REQUIREMENT =>
Copy exactly the lines of the data below that run from the line holding "(hpglpennumber 1)" through the line holding "(subtractmaskfromsilk false)", both ends included.

SUPPLIED MATERIAL =>

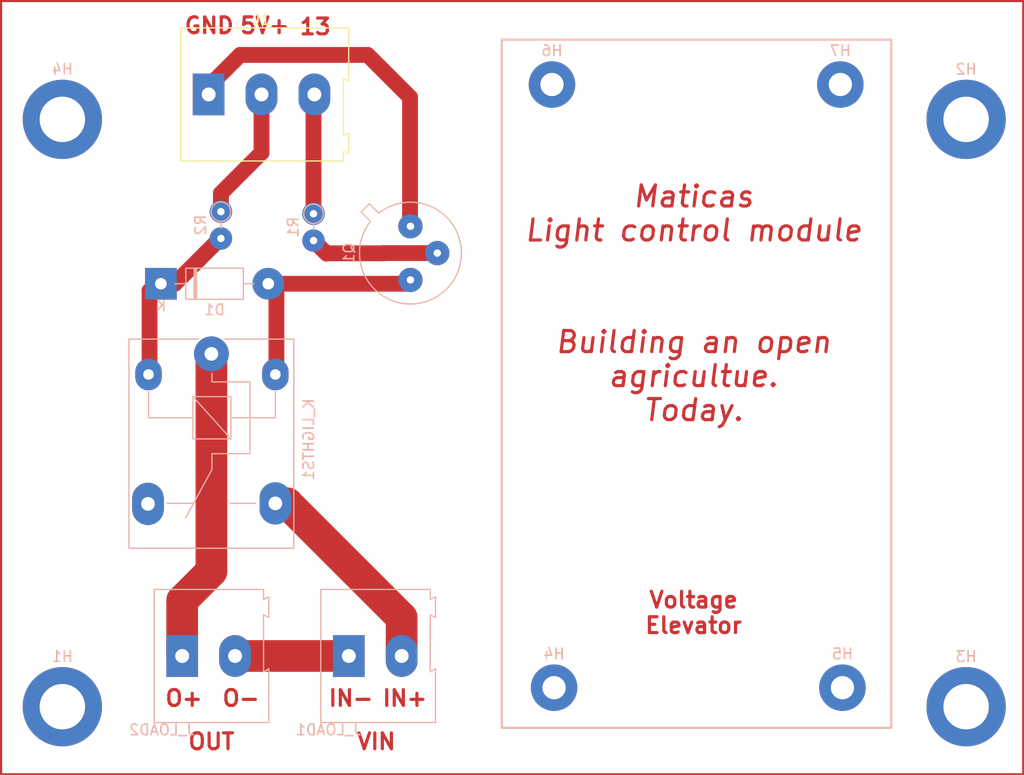
<source format=kicad_pcb>
(kicad_pcb (version 20211014) (generator pcbnew)

  (general
    (thickness 1.6)
  )

  (paper "A4")
  (layers
    (0 "F.Cu" signal)
    (31 "B.Cu" signal)
    (32 "B.Adhes" user "B.Adhesive")
    (33 "F.Adhes" user "F.Adhesive")
    (34 "B.Paste" user)
    (35 "F.Paste" user)
    (36 "B.SilkS" user "B.Silkscreen")
    (37 "F.SilkS" user "F.Silkscreen")
    (38 "B.Mask" user)
    (39 "F.Mask" user)
    (40 "Dwgs.User" user "User.Drawings")
    (41 "Cmts.User" user "User.Comments")
    (42 "Eco1.User" user "User.Eco1")
    (43 "Eco2.User" user "User.Eco2")
    (44 "Edge.Cuts" user)
    (45 "Margin" user)
    (46 "B.CrtYd" user "B.Courtyard")
    (47 "F.CrtYd" user "F.Courtyard")
    (48 "B.Fab" user)
    (49 "F.Fab" user)
    (50 "User.1" user)
    (51 "User.2" user)
    (52 "User.3" user)
    (53 "User.4" user)
    (54 "User.5" user)
    (55 "User.6" user)
    (56 "User.7" user)
    (57 "User.8" user)
    (58 "User.9" user)
  )

  (setup
    (stackup
      (layer "F.SilkS" (type "Top Silk Screen"))
      (layer "F.Paste" (type "Top Solder Paste"))
      (layer "F.Mask" (type "Top Solder Mask") (thickness 0.01))
      (layer "F.Cu" (type "copper") (thickness 0.035))
      (layer "dielectric 1" (type "core") (thickness 1.51) (material "FR4") (epsilon_r 4.5) (loss_tangent 0.02))
      (layer "B.Cu" (type "copper") (thickness 0.035))
      (layer "B.Mask" (type "Bottom Solder Mask") (thickness 0.01))
      (layer "B.Paste" (type "Bottom Solder Paste"))
      (layer "B.SilkS" (type "Bottom Silk Screen"))
      (copper_finish "None")
      (dielectric_constraints no)
    )
    (pad_to_mask_clearance 0)
    (pcbplotparams
      (layerselection 0x00010fc_ffffffff)
      (disableapertmacros false)
      (usegerberextensions false)
      (usegerberattributes true)
      (usegerberadvancedattributes true)
      (creategerberjobfile true)
      (svguseinch false)
      (svgprecision 6)
      (excludeedgelayer true)
      (plotframeref false)
      (viasonmask false)
      (mode 1)
      (useauxorigin false)
      (hpglpennumber 1)
      (hpglpenspeed 20)
      (hpglpendiameter 15.000000)
      (dxfpolygonmode true)
      (dxfimperialunits true)
      (dxfusepcbnewfont true)
      (psnegative false)
      (psa4output false)
      (plotreference true)
      (plotvalue true)
      (plotinvisibletext false)
      (sketchpadsonfab false)
      (subtractmaskfromsilk false)
      (outputformat 1)
      (mirror false)
      (drillshape 0)
      (scaleselection 1)
      (outputdirectory "lights_control_v2_out/")
    )
  )

  (net 0 "")
  (net 1 "3.3V SIG")
  (net 2 "5V+")
  (net 3 "Net-(D1-Pad1)")
  (net 4 "GND LOAD")
  (net 5 "GND5V")
  (net 6 "Normally O")
  (net 7 "LOAD IN")
  (net 8 "Normally C")
  (net 9 "Net-(Q1-Pad2)")
  (net 10 "Net-(D1-Pad2)")

  (footprint "TerminalBlock:TerminalBlock_Altech_AK300-3_P5.00mm" (layer "F.Cu") (at 112.24 56.54))

  (footprint "MountingHole:MountingHole_4.3mm_M4_DIN965_Pad" (layer "B.Cu") (at 98.4 58.9 180))

  (footprint "MountingHole:MountingHole_2.2mm_M2_Pad" (layer "B.Cu") (at 144.72 55.6 180))

  (footprint "Package_TO_SOT_THT:TO-39-3" (layer "B.Cu") (at 131.33 69.02 -90))

  (footprint "MountingHole:MountingHole_2.2mm_M2_Pad" (layer "B.Cu") (at 172.2 112.7 180))

  (footprint "Relay_THT:Relay_SPDT_SANYOU_SRD_Series_Form_C" (layer "B.Cu") (at 112.5 81.1 -90))

  (footprint "MountingHole:MountingHole_2.2mm_M2_Pad" (layer "B.Cu") (at 172 55.6 180))

  (footprint "MountingHole:MountingHole_4.3mm_M4_DIN965_Pad" (layer "B.Cu") (at 183.9 58.9 180))

  (footprint "Diode_THT:D_DO-41_SOD81_P10.16mm_Horizontal" (layer "B.Cu") (at 107.72 74.46))

  (footprint "MountingHole:MountingHole_4.3mm_M4_DIN965_Pad" (layer "B.Cu") (at 183.9 114.5 180))

  (footprint "TerminalBlock:TerminalBlock_Altech_AK300-2_P5.00mm" (layer "B.Cu") (at 109.735 109.7))

  (footprint "MountingHole:MountingHole_4.3mm_M4_DIN965_Pad" (layer "B.Cu") (at 98.4 114.5 180))

  (footprint "Resistor_THT:R_Axial_DIN0204_L3.6mm_D1.6mm_P2.54mm_Vertical" (layer "B.Cu") (at 113.4 67.63625 -90))

  (footprint "TerminalBlock:TerminalBlock_Altech_AK300-2_P5.00mm" (layer "B.Cu") (at 125.5 109.7))

  (footprint "Resistor_THT:R_Axial_DIN0204_L3.6mm_D1.6mm_P2.54mm_Vertical" (layer "B.Cu") (at 122.16 67.83625 -90))

  (footprint "MountingHole:MountingHole_2.2mm_M2_Pad" (layer "B.Cu") (at 144.92 112.7 180))

  (gr_rect (start 189.3 120.9) (end 92.6 47.7) (layer "F.Cu") (width 0.2) (fill none) (tstamp 0050ea31-e94d-4187-82e8-a0d0df8dad9b))
  (gr_rect (start 139.97 116.5) (end 176.82 51.35) (layer "B.SilkS") (width 0.2) (fill none) (tstamp a6317d06-9b82-4391-bd98-9f3ac39c47a8))
  (gr_text "VIN\n" (at 128.1 117.8) (layer "F.Cu") (tstamp 10148611-5fba-4d7f-ab9e-e2a1bec1cbbc)
    (effects (font (size 1.5 1.5) (thickness 0.3)))
  )
  (gr_text "IN-\n" (at 125.7 113.7) (layer "F.Cu") (tstamp 1168d700-68a0-4332-9ecd-bdd88f92cb44)
    (effects (font (size 1.5 1.5) (thickness 0.3)))
  )
  (gr_text "OUT" (at 112.5 117.8) (layer "F.Cu") (tstamp 404042f1-c2e2-40d2-953e-5a92221fd4f0)
    (effects (font (size 1.5 1.5) (thickness 0.3)))
  )
  (gr_text "O-" (at 115.3 113.7) (layer "F.Cu") (tstamp 6ed28b36-b52e-495a-bee9-4f9ee7bbdecb)
    (effects (font (size 1.5 1.5) (thickness 0.3)))
  )
  (gr_text "13" (at 122.33 50.13) (layer "F.Cu") (tstamp 7dc0a6f4-3c21-4588-b342-f4418357ab34)
    (effects (font (size 1.5 1.5) (thickness 0.3)))
  )
  (gr_text "Building an open\nagricultue.\nToday." (at 158.12 83.2) (layer "F.Cu") (tstamp 8e8e8f7b-2909-42f5-8410-26a1c1b4856c)
    (effects (font (size 2 2) (thickness 0.3) italic))
  )
  (gr_text "GND\n" (at 112.29 50.02) (layer "F.Cu") (tstamp 940e0631-fed0-4f79-9fca-d9a1bc3d4206)
    (effects (font (size 1.5 1.5) (thickness 0.3)))
  )
  (gr_text "Maticas\nLight control module" (at 158.12 67.8) (layer "F.Cu") (tstamp b07b85f0-3840-4508-9ba8-f8e2671a2240)
    (effects (font (size 2 2) (thickness 0.3) italic))
  )
  (gr_text "O+" (at 109.9 113.7) (layer "F.Cu") (tstamp be45c096-20f2-44b7-9b04-55e6bdf88a44)
    (effects (font (size 1.5 1.5) (thickness 0.3)))
  )
  (gr_text "5V+" (at 117.55 50.02) (layer "F.Cu") (tstamp e8ad834c-af7f-45ad-a613-9d8a77babbc1)
    (effects (font (size 1.5 1.5) (thickness 0.3)))
  )
  (gr_text "Voltage\nElevator" (at 158.12 105.6) (layer "F.Cu") (tstamp f02bf553-1adc-48dd-804a-5fdeda4d7700)
    (effects (font (size 1.5 1.5) (thickness 0.3)))
  )
  (gr_text "IN+" (at 130.8 113.7) (layer "F.Cu") (tstamp fb680022-4f89-4a40-af8e-a652884b7d1e)
    (effects (font (size 1.5 1.5) (thickness 0.3)))
  )
  (gr_text "MountingHole" (at 183.25 118.65 -180) (layer "B.Fab") (tstamp 40b85561-f0a5-40a3-9145-ce9bc558e726)
    (effects (font (size 1 1) (thickness 0.15)) (justify mirror))
  )

  (segment (start 122.16 67.83625) (end 122.16 56.62) (width 1.5) (layer "F.Cu") (net 1) (tstamp 172dd94a-87ce-4593-bb38-201266cc01b8))
  (segment (start 122.16 56.62) (end 122.24 56.54) (width 1.5) (layer "F.Cu") (net 1) (tstamp c54758d4-e4b5-425b-b95a-f3b41306b894))
  (segment (start 113.4 67.63625) (end 113.4 65.9) (width 1.5) (layer "F.Cu") (net 2) (tstamp 011dbe1c-38e0-4aec-b7c6-97b24dadbd16))
  (segment (start 113.4 65.9) (end 117.24 62.06) (width 1.5) (layer "F.Cu") (net 2) (tstamp a8f922ae-0194-4584-9e58-9e244aec73bf))
  (segment (start 117.24 62.06) (end 117.24 56.54) (width 1.5) (layer "F.Cu") (net 2) (tstamp ba93bb9a-ce8e-4749-87c4-508825e70d55))
  (segment (start 107.72 74.46) (end 107.31 74.46) (width 1.5) (layer "F.Cu") (net 3) (tstamp 204e77c1-1979-4ee5-ba40-4888ace0c9a6))
  (segment (start 113.32375 70.17625) (end 113.4 70.17625) (width 1.5) (layer "F.Cu") (net 3) (tstamp 5ac02a3f-b926-48f5-a2ae-1e2363eea18b))
  (segment (start 109.04 74.46) (end 113.32375 70.17625) (width 1.5) (layer "F.Cu") (net 3) (tstamp 62908c2d-83a1-4db3-b7b6-a64c60e62829))
  (segment (start 106.65 75.12) (end 106.65 83.05) (width 1.5) (layer "F.Cu") (net 3) (tstamp 7c7a22c4-7d9e-4599-aa40-ee111fb44638))
  (segment (start 107.31 74.46) (end 106.65 75.12) (width 1.5) (layer "F.Cu") (net 3) (tstamp d3bf0353-6adc-43c0-9bcd-2e57961d10f1))
  (segment (start 107.72 74.46) (end 109.04 74.46) (width 1.5) (layer "F.Cu") (net 3) (tstamp f9cb65f4-826b-44f2-b709-4bb2913a08b8))
  (segment (start 114.735 109.7) (end 125.5 109.7) (width 3) (layer "F.Cu") (net 4) (tstamp 18e8f106-e524-45cf-9392-279d6c5256ca))
  (segment (start 115.22 52.8) (end 112.24 55.78) (width 1.5) (layer "F.Cu") (net 5) (tstamp 0a518626-4f4f-4c58-82b6-770c439e3859))
  (segment (start 131.29 69.04) (end 131.29 56.81) (width 1.5) (layer "F.Cu") (net 5) (tstamp 8b999854-4761-411e-a70f-c6b058e6f748))
  (segment (start 112.24 55.78) (end 112.24 56.54) (width 1.5) (layer "F.Cu") (net 5) (tstamp b118bc21-9e7f-4c8b-bdcc-e20caf1e5257))
  (segment (start 131.29 56.81) (end 127.28 52.8) (width 1.5) (layer "F.Cu") (net 5) (tstamp cde8bebc-c04d-4d92-b24e-654e8d2c82a5))
  (segment (start 127.28 52.8) (end 115.22 52.8) (width 1.5) (layer "F.Cu") (net 5) (tstamp db3e3b5a-ec44-45a4-a719-38b061578201))
  (segment (start 119.68 95.25) (end 130.5 106.07) (width 3) (layer "F.Cu") (net 6) (tstamp 741c0744-a68b-44c5-bc6b-9f26897a4636))
  (segment (start 118.55 95.25) (end 119.68 95.25) (width 3) (layer "F.Cu") (net 6) (tstamp 8ef77bc4-f2b6-4538-8b27-4db30f2db966))
  (segment (start 130.5 106.07) (end 130.5 109.7) (width 3) (layer "F.Cu") (net 6) (tstamp c176e75f-db11-45d5-8740-b819e715e4a4))
  (segment (start 112.5 101.69) (end 109.735 104.455) (width 3) (layer "F.Cu") (net 7) (tstamp 1e83e6bf-6e32-4fa4-ba9a-7797696a3e5f))
  (segment (start 109.735 104.455) (end 109.735 109.7) (width 3) (layer "F.Cu") (net 7) (tstamp b0641ae1-01f0-4386-a147-5c9b03617399))
  (segment (start 112.5 81.1) (end 112.5 101.69) (width 3) (layer "F.Cu") (net 7) (tstamp f11d7ca2-b591-4bb6-827b-78b5a228088b))
  (segment (start 128.75 71.58) (end 123.62 71.58) (width 1.5) (layer "F.Cu") (net 9) (tstamp 31ec4c5a-d657-4c87-bfb6-1b8ea11c52d6))
  (segment (start 128.77 71.56) (end 133.87 71.56) (width 1.5) (layer "F.Cu") (net 9) (tstamp 5ad24c97-8211-4314-a5b9-82c0ae6b225e))
  (segment (start 128.75 71.58) (end 128.77 71.56) (width 1.5) (layer "F.Cu") (net 9) (tstamp b05809d1-b49c-4d86-a207-a6170d7880c7))
  (segment (start 123.4 71.61625) (end 122.16 70.37625) (width 1.5) (layer "F.Cu") (net 9) (tstamp bf115eb8-0975-4040-9ba0-2d2be4dff179))
  (segment (start 117.69 74.46) (end 118.65 75.42) (width 1.5) (layer "F.Cu") (net 10) (tstamp 03dfe497-2255-4b35-9295-656167e7cef9))
  (segment (start 130.95 74.46) (end 117.69 74.46) (width 1.5) (layer "F.Cu") (net 10) (tstamp 54ef7b60-5a5b-4662-957e-afd2ae2c9ed6))
  (segment (start 118.65 75.42) (end 118.65 83.05) (width 1.5) (layer "F.Cu") (net 10) (tstamp 832b4248-9159-4d6e-a079-ff88c88dba83))
  (segment (start 131.29 74.12) (end 130.95 74.46) (width 1.5) (layer "F.Cu") (net 10) (tstamp da3800ad-f7de-46cb-849a-514259ff7721))

  (group "" (id bc76b15f-4bf7-4f82-a936-af88d40a6eaf)
    (members
      10a09f96-490f-4c12-b7d2-43ebd06b1e76
      3a15cce2-787d-459c-8101-d4d974a63a35
    )
  )
  (group "" (id c4e6eed1-8143-45ee-a5b2-b079884e6c50)
    (members
      361946e1-6845-47f7-8d27-c28a3629a009
      f247ea20-e372-49ac-8c41-c710b07f8df3
    )
  )
)

</source>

ANSWER AREA =>
      (hpglpennumber 1)
      (hpglpenspeed 20)
      (hpglpendiameter 15.000000)
      (dxfpolygonmode true)
      (dxfimperialunits true)
      (dxfusepcbnewfont true)
      (psnegative false)
      (psa4output false)
      (plotreference true)
      (plotvalue true)
      (plotinvisibletext false)
      (sketchpadsonfab false)
      (subtractmaskfromsilk false)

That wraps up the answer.